Background/aims: The purpose of this study was to determine whether the loss of KAI1 expression was related to the clinicopathologic features of patients with gastric cancer.
Methodology: The expression of KAI1 protein was investigated retrospectively in 174 patients with gastric cancer. Immunohistochemical staining of the paraffin sections was performed using polyclonal antibody to KAI1.

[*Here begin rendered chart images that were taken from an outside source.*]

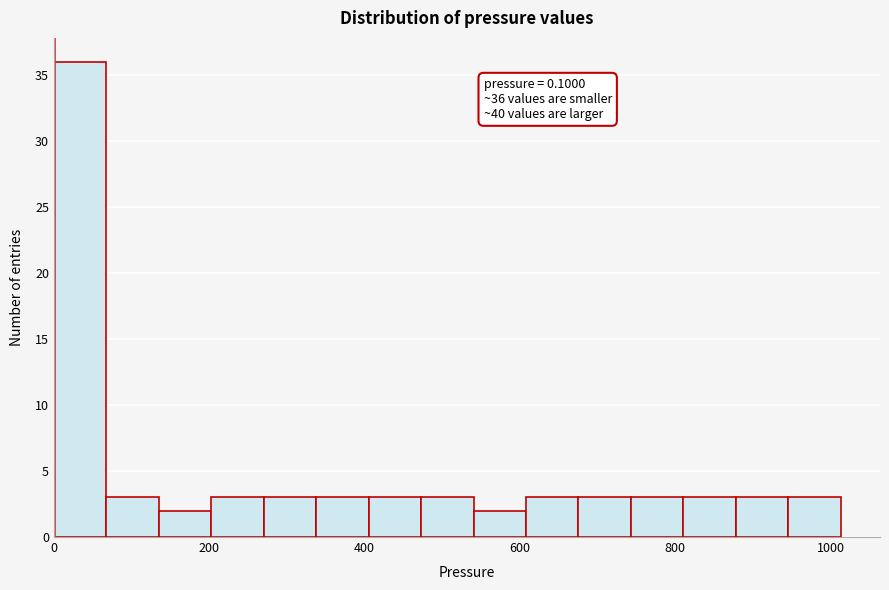

Read against the x-axis, roughly where is the centre of the tallest bar?

40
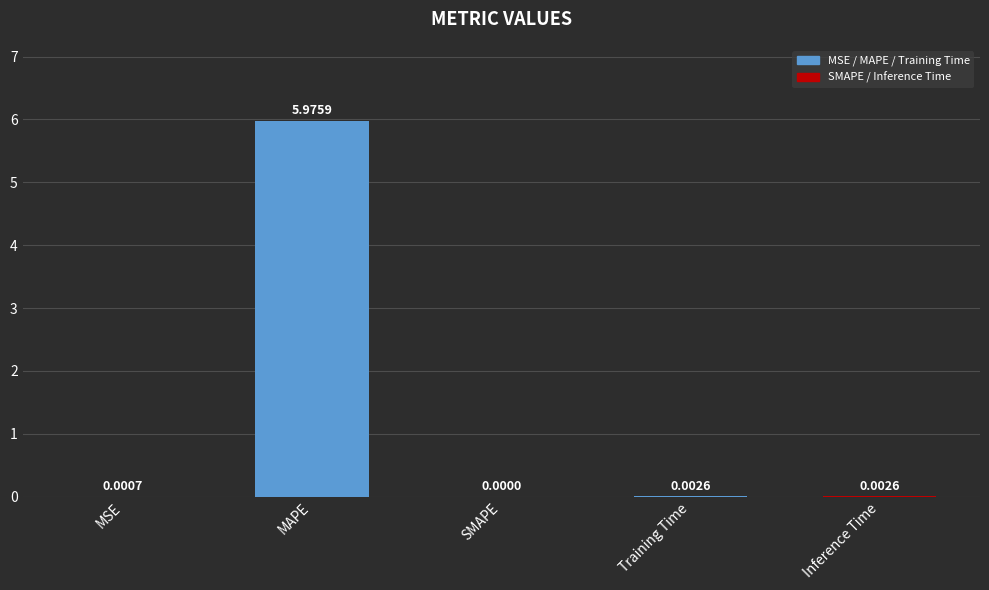

What is the sum of all values?

6.0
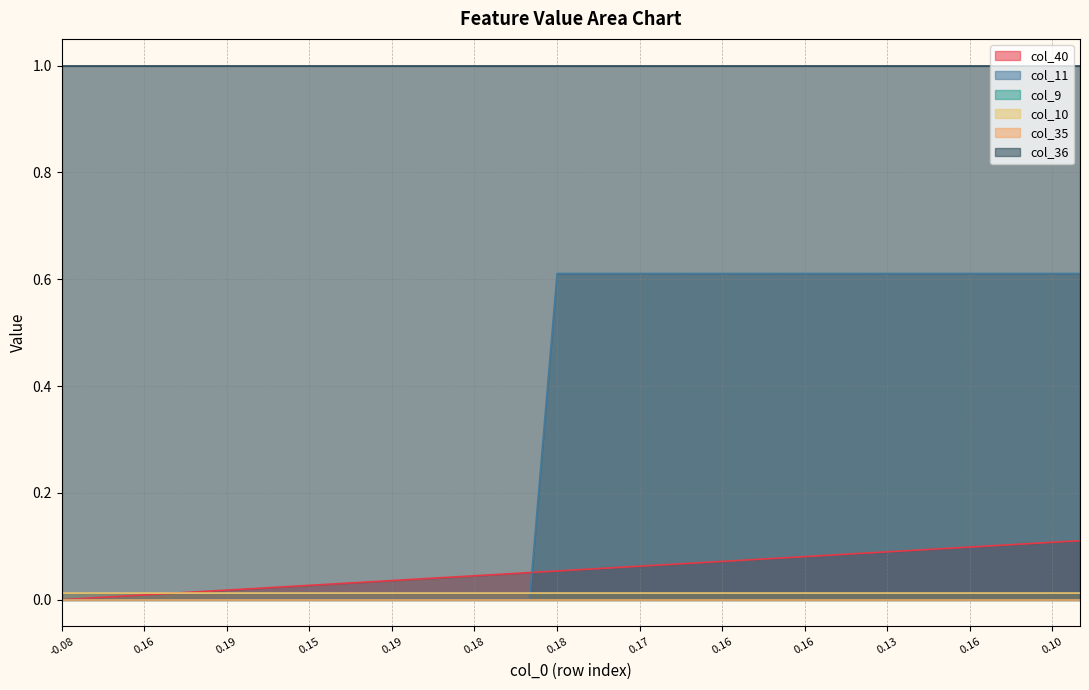

After their last crossing, which series has the higher values: col_40 or col_10?

col_40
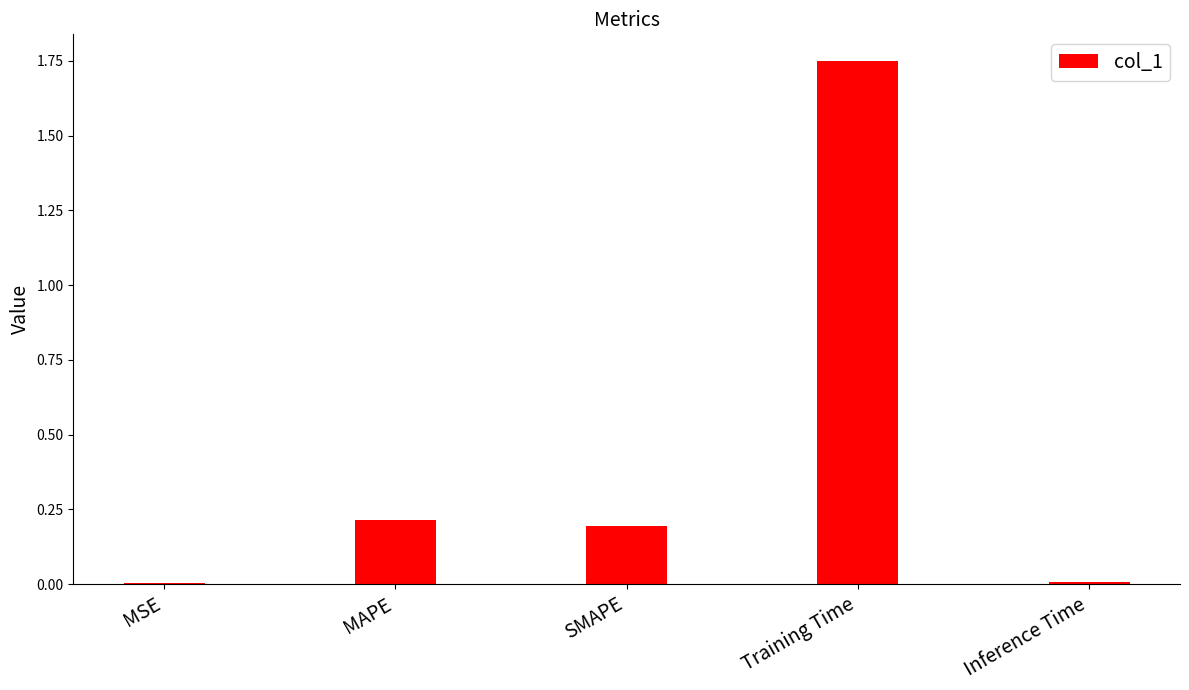

The value at SMAPE is 0.2. True or false?

True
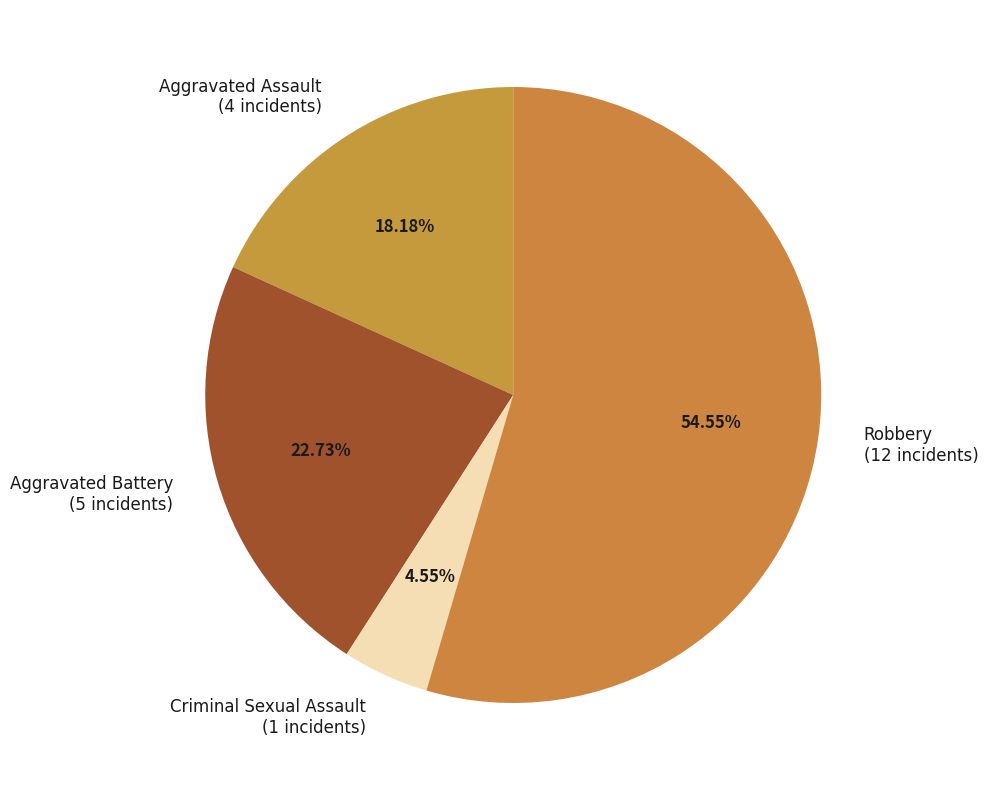

Count the number of slices in the pie.

4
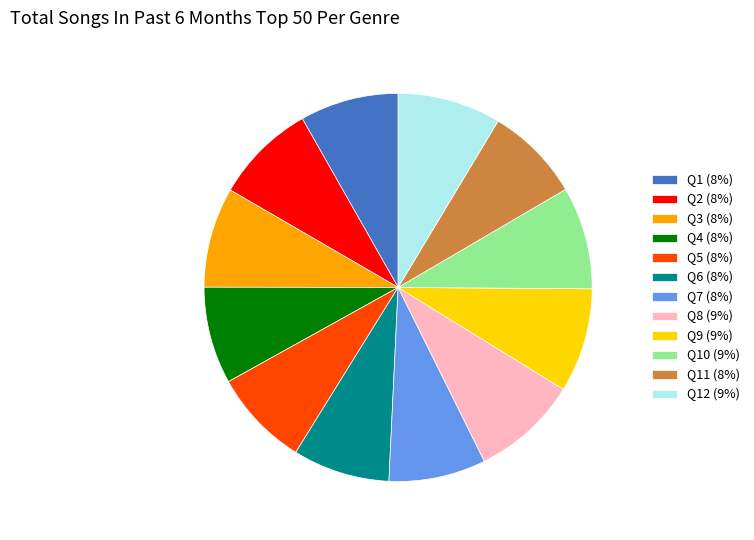

Approximately how many times larger is the value at Q9 (9%) compared to Q6 (8%)?

1.1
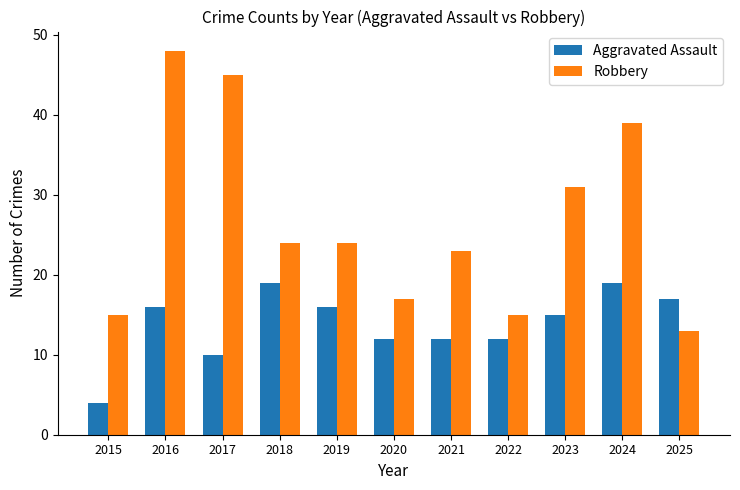

At which category is the sum across all series the highest?

2016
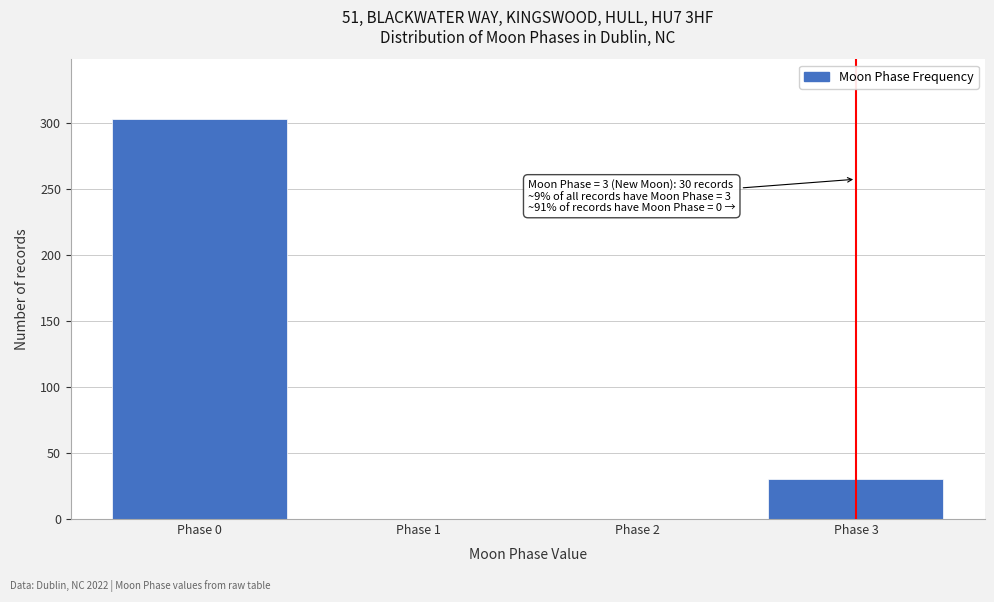

Reading left to right, list all the values displayed in this chart.

Phase 0=303	Phase 1=0	Phase 2=0	Phase 3=30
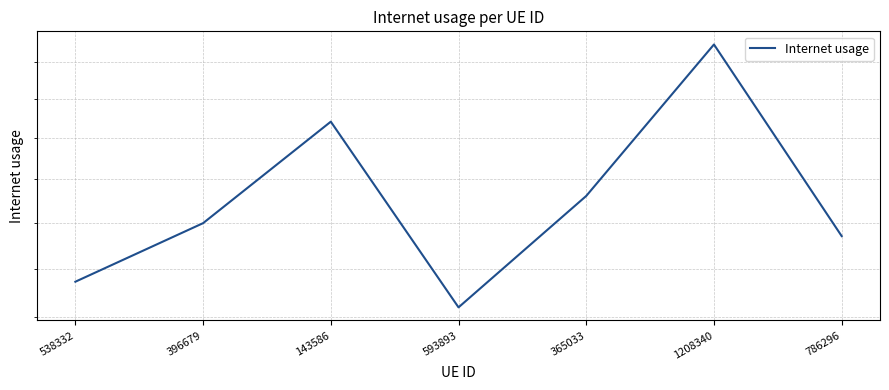

Is it true that the value at 538332 is 0.3?

True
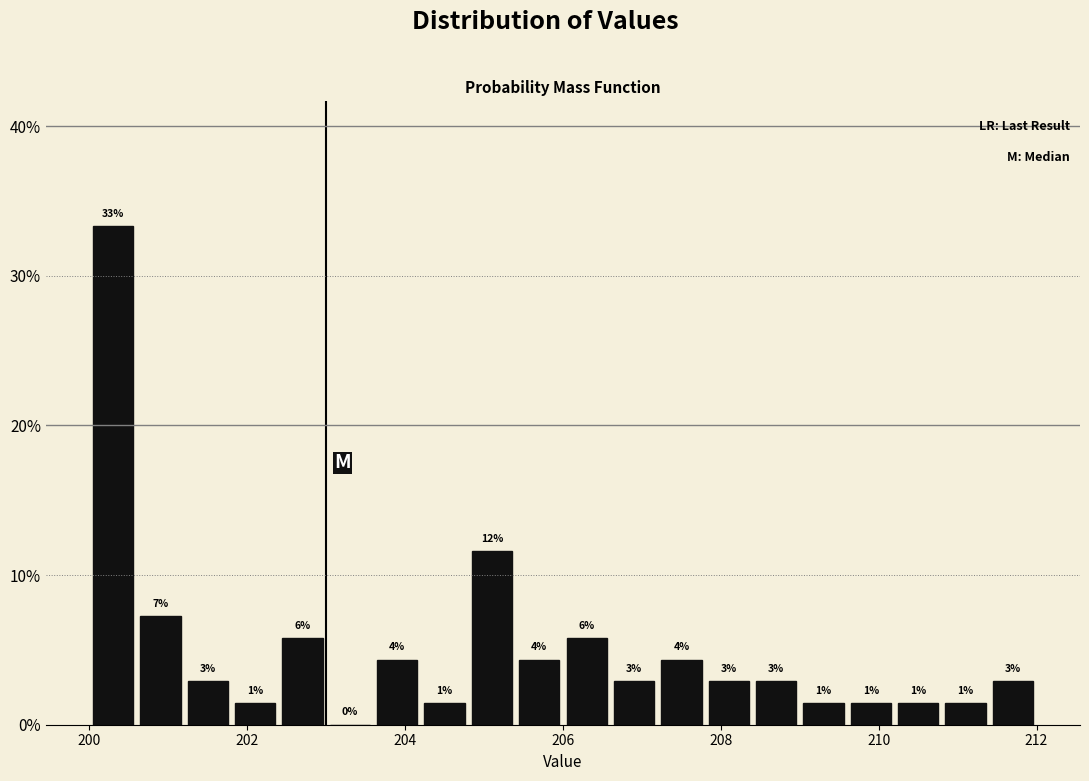

Around what value on the x-axis is the tallest bar? Give the approximate position of its centre, as read against the axis.

200.4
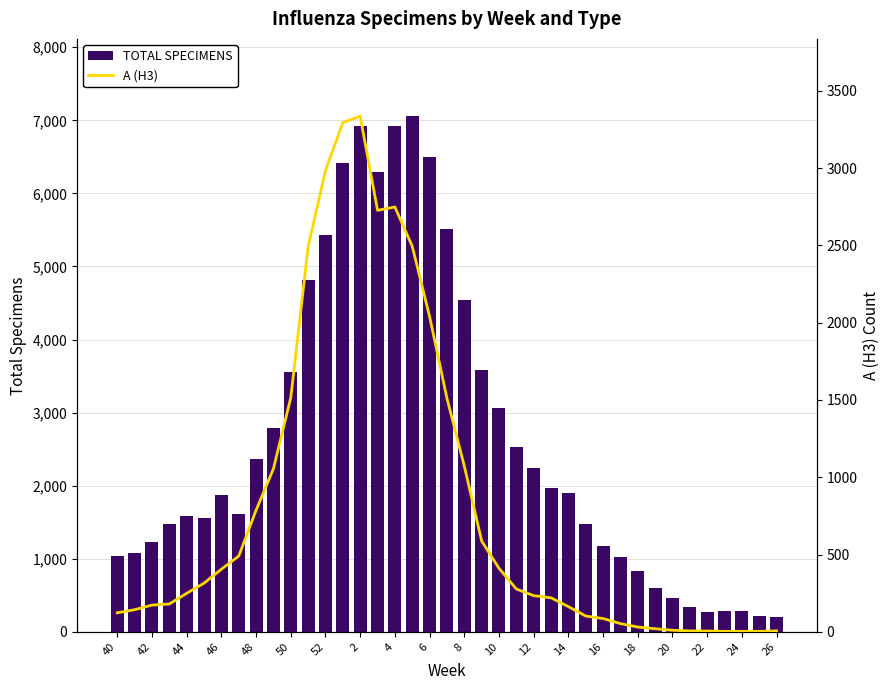

Which series changed the most between 4 and 6?

A (H3)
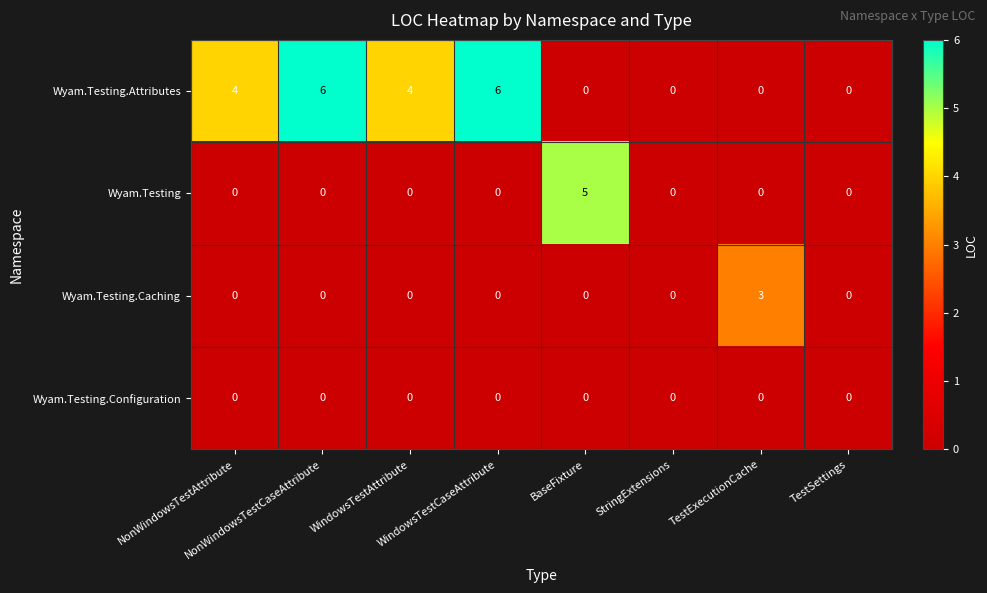

Rank the series by their maximum value, from lowest to highest.

Wyam.Testing.Configuration, Wyam.Testing.Caching, Wyam.Testing, Wyam.Testing.Attributes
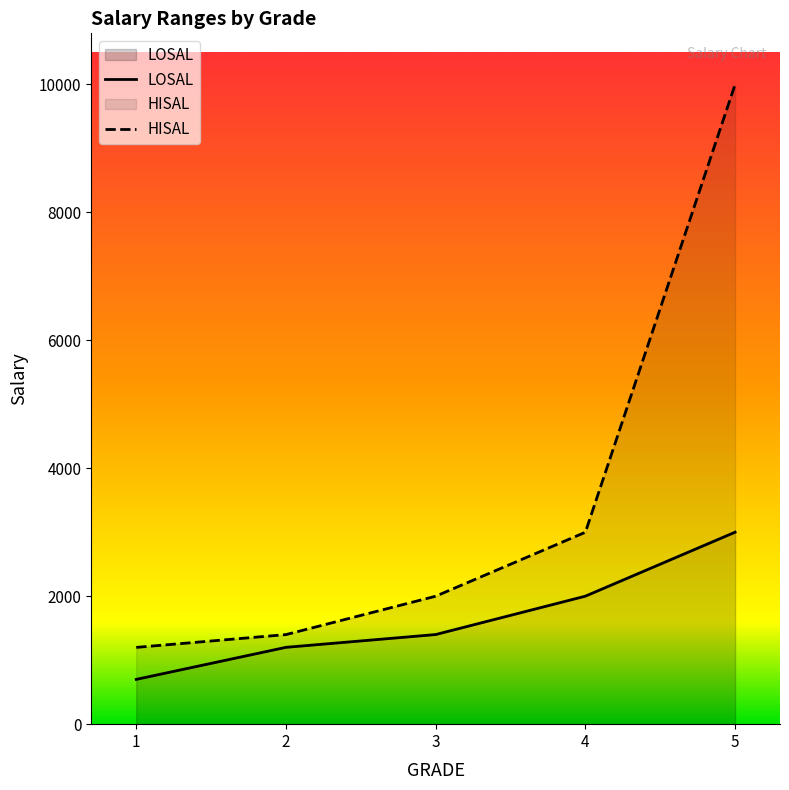

True or false: LOSAL and HISAL cross at least once.

False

Results: KAI1 was consistently and highly expressed in normal gastric epithelium, while 47 (27%) of 174 patient samples had KAI1-positive expression in the primary gastric carcinoma. There were no significant differences of age, gender, and tumor location. With regard to the clinicopathological characteristics, significant differences were observed in histological types (p<0.001), increased tumor stage (p<0.001), lymph node (p<0.001) and distant metastasis (p<0.001). KAI1-negative patients had a worse prognosis than that of positive patients in overall survival, but loss of KAI1 expression was not an independent prognostic indicator (p=0.779) by multivariable analysis.
Conclusions: Loss of KAI1 of expression is likely to predict metastasis and poor clinical outcome in gastric cancer patients. For the purpose of predicting the prognosis of gastric cancer patients, it is important to discriminate whether the carcinoma cells have loss of KAI1 expression.